Recent studies have shown that the direction of the Sun’s field can shift by the time it reaches Earth’s magnetic field, apparently twisting after passing those satellites. This could lead to inaccurate space weather forecasts. To determine why this happens, Turc et al. analyzed archival data for 82 solar storms caused by approaching magnetic clouds ejected by the Sun. The team compared solar wind measurements with data from closer satellites orbiting in and around Earth’s magnetic field and used a model to reconstruct the conditions in between. Their work zeroed in on two factors.

1) The bow shock that the Earth creates in the solar wind. Like a ship plowing through water, the Earth creates a shock wave in the solar wind as it flows past, which the Sun’s field lines must traverse. Turc et al's analysis showed that depending on their relative orientations, the shock could alter the direction of the field.

2) After crossing the bow shock, the solar field lines encounter the Earth’s magnetic field. They don’t simply meet it head-on, but instead  overlap  the Earth’s field, and are warped in the process.

The authors report that these two factors combine to shift the direction of the field, which could alter the probability of magnetic reconnection. In some cases, it even reversed a benign northward field into a reconnection-prone southward field, and vice versa. These reversals spanned roughly 20% of the Earth–Sun magnetic field boundary and lasted over half an hour, making them significant enough to potentially throw off forecasts of geomagnetic storms.

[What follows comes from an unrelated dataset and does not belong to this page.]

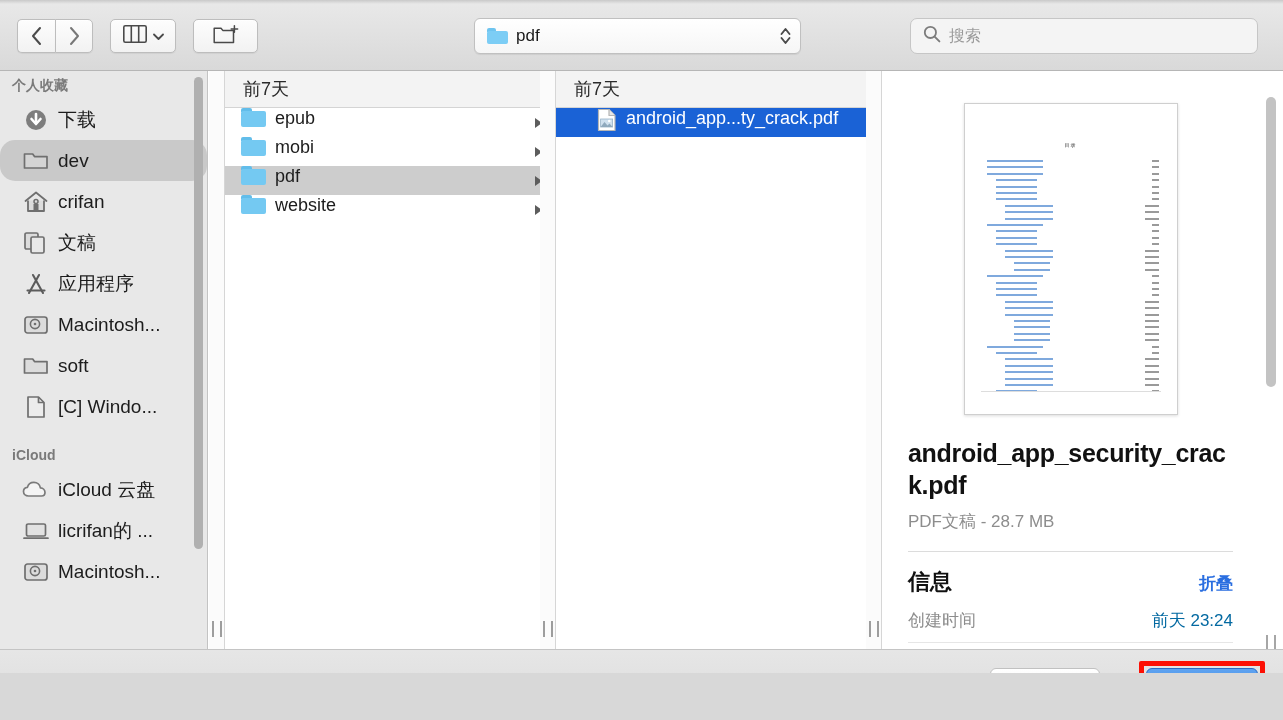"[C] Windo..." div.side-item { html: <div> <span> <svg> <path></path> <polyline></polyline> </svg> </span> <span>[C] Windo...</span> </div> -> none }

The authors report that their models successfully reproduced the observations roughly 80% of the time. But more work must be done to improve their performance and incorporate them into real-time forecasts.

In the case of SIDs and CMEs the space weather forecasting difficulties are even more formidable. But I am confident that the Parker Solar Probe will finally put us on the path to genuine space weather forecasts for all phenomena that affect the near Earth space environment.